Five Traits of Your Partner That You’d Change If You Can 


 


            Upon courtship up to the earlier part of the relationship, most of us practically see the good qualities of our partner and the good side of the relationship. It is because you both are trying to please each other with the goodness of yourselves so that you may convince each other that being together would make you live in a world of a happily ever after.


            But, as the relationship progresses, it would never sound like it. Both of you would definitely be fed up acting as good Samaritans and you’ll certainly proceed with your natural habits. You’ll definitely show your true you in front of your partner and since all you both did previously with your relationship is to keep the pretty and handsome faces and played as the nice guy and girl, it would annoy your partner to know that you have some awful habits that you kept from each other.


            But in my case, we had been friends with my partner before he confessed his feelings to me. It was really awkward at first because I treated him as a friend and I was very transparent to him. But that did good because we already know each one’s good and bad habits even before the relationship started.
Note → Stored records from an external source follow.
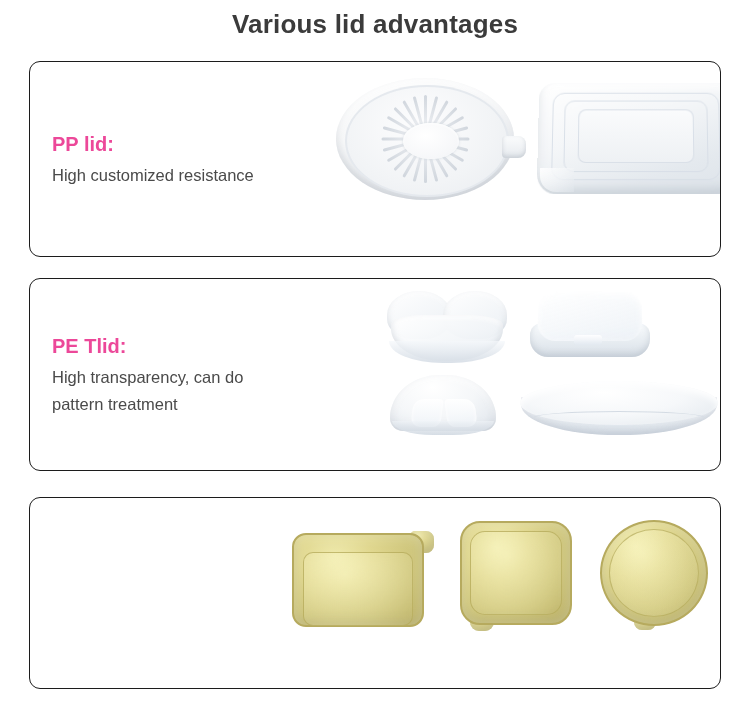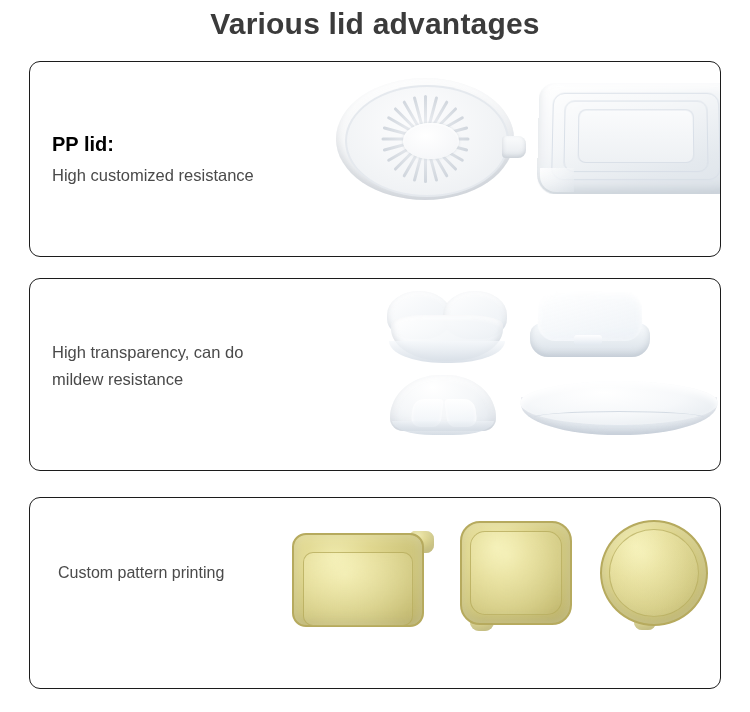--- a/index.html
+++ b/index.html
@@ -17,21 +17,21 @@
     color: #3a3a3a;
   }
 
   
   .page-title {
     position: absolute;
     top: 8px;
     left: 0;
     width: 750px;
     text-align: center;
-    font-size: 30px;
+    font-size: 26px;
     font-weight: bold;
     letter-spacing: 0.2px;
     color: #3b3b3b;
     line-height: 32px;
   }
 
   
   .panel {
     position: absolute;
     left: 29px;
@@ -47,21 +47,21 @@
   #panel-film{ top: 497px; height: 192px; }
 
   .panel-text {
     position: absolute;
     left: 22px;
     z-index: 5;
   }
   .panel-heading {
     font-size: 20px;
     font-weight: bold;
-    color: #000000;
+    color: #ec4899;
     line-height: 25px;
     white-space: pre-line;
   }
   .panel-sub {
     font-size: 16.5px;
     font-weight: normal;
     color: #4a4a4a;
     line-height: 27px;
     margin-top: 5px;
     white-space: pre-line;
@@ -336,22 +336,23 @@
       <div class="ridge r2"></div>
       <div class="ridge r3"></div>
     </div>
     <div class="corner-fold"></div>
   </div>
 </div>
 
 <div class="panel" id="panel-pet">
 
   <div class="panel-text">
+    <div class="panel-heading">PE Tlid:</div>
     <div class="panel-sub">High transparency, can do
-mildew resistance</div>
+pattern treatment</div>
   </div>
 
   <div class="art pet-heart">
     <div class="lobe l"></div>
     <div class="lobe r"></div>
     <div class="base"></div>
     <div class="lip"></div>
   </div>
 
   <div class="art pet-square">
@@ -370,21 +371,20 @@
   <div class="art pet-oval">
     <div class="wall"></div>
     <div class="top"></div>
     <div class="seam"></div>
   </div>
 </div>
 
 <div class="panel" id="panel-film">
 
   <div class="panel-text">
-    <div class="panel-sub">Custom pattern printing</div>
   </div>
 
   <div class="art foil-rect">
     <div class="tab gold-base"></div>
     <div class="plate gold-base gold-edge">
       <div class="inner"></div>
     </div>
   </div>
 
   <div class="art foil-square">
            He is one of the greatest persons I’ve ever known. Not because I am so much in love with him at the moment, but because it is just the way he is. As a partner, he is acting a great as the man I always wanted for myself to have. He isn’t perfect but with honesty with each other and the trust we gave to one another, he could be so much better than I wanted him to be.


            He still has flaws. And I always hate it when he throws out his temper into something. My guy is a responsible and that usually became the reason of his temper. He considers himself as the one responsible for some things that he should be unmindful of. Like when we were to party one night and we were a group but the others did not get in because they left their IDs and he was so mad that he punched the wall because he felt responsible for them because we were in the same car, his. I just did not get it. all the persons in his car were adults and were responsible in bringing their IDs at all times, not just in going to a night out.


            I do not hate this next trait of him but I wish I could change it. It’s his being too indulged with foods and having an unhealthy lifestyle. He is fat and I even wish that one of these days I would go out with a guy with some abs in his tummy. Well, I am not embarrassed by him, it’s just that I wish he’d go to the gym and make himself look better than having just a good-looking face and eat healthy foods. Anyway, I do not want him to be picky with foods and go out looking like a metrosexual hunk and have a lot of women surrounding him, I only want him to lose his big belly and tone it. Not to the extent of having 6-packs but just the right for him so as for him to look healthier.


            I want him to think better of the future too…with me. I want to hear him making plans about the future. I just love to hear them and be inspired. But he’s quite of a “now” person. He does not plan so much for the vague future, he only takes pleasure of the life he’s enjoying at the moment.       I want him to be more fashionable and think a degree higher with his ward robe and the suit he wears. I usually comment about those stuffs but it only ends up like he feels like he’s being dictated which he eventually hates.


            He is also the Mr. Congeniality in our batch. For most of the women, it is cool because it is never a problem for him to get along with almost all types of personalities. I also consider that okay. I am very much fine with it. but when he gets too chatty and friendly with other girls, it’s already annoying, making girls fall for him too easily, and leaving them a false assumption that he is into them.


            I like it when he is like a boy when we are together, it just looks sweet. But, when we are in the public and he pinches my cheeks, it just feels awkward and too childish when he does it so. It looks embossing and immature. Some may see it sweet, but for me it’s absurd.


            I could not just burst these things out into his face because he may get hurt or get scared of me demanding those kinds of things to him. I like the way he is and I could put up to it. it’s just weird that sometimes, no matter how much we look for the ideal man we always dreamed of, we end up loving the different guy with the opposite qualities. In my case, it’s not completely opposite, but although I know his flaws, I still am willing to put up with it, take it as a unique quality amongst the rest of the others. That way, I would not be hating those qualities already, but I would however be loving them. But if those traits would cause him harm or may hurt him, I’d rather hurt him to face the truth as long as he never gets wounded.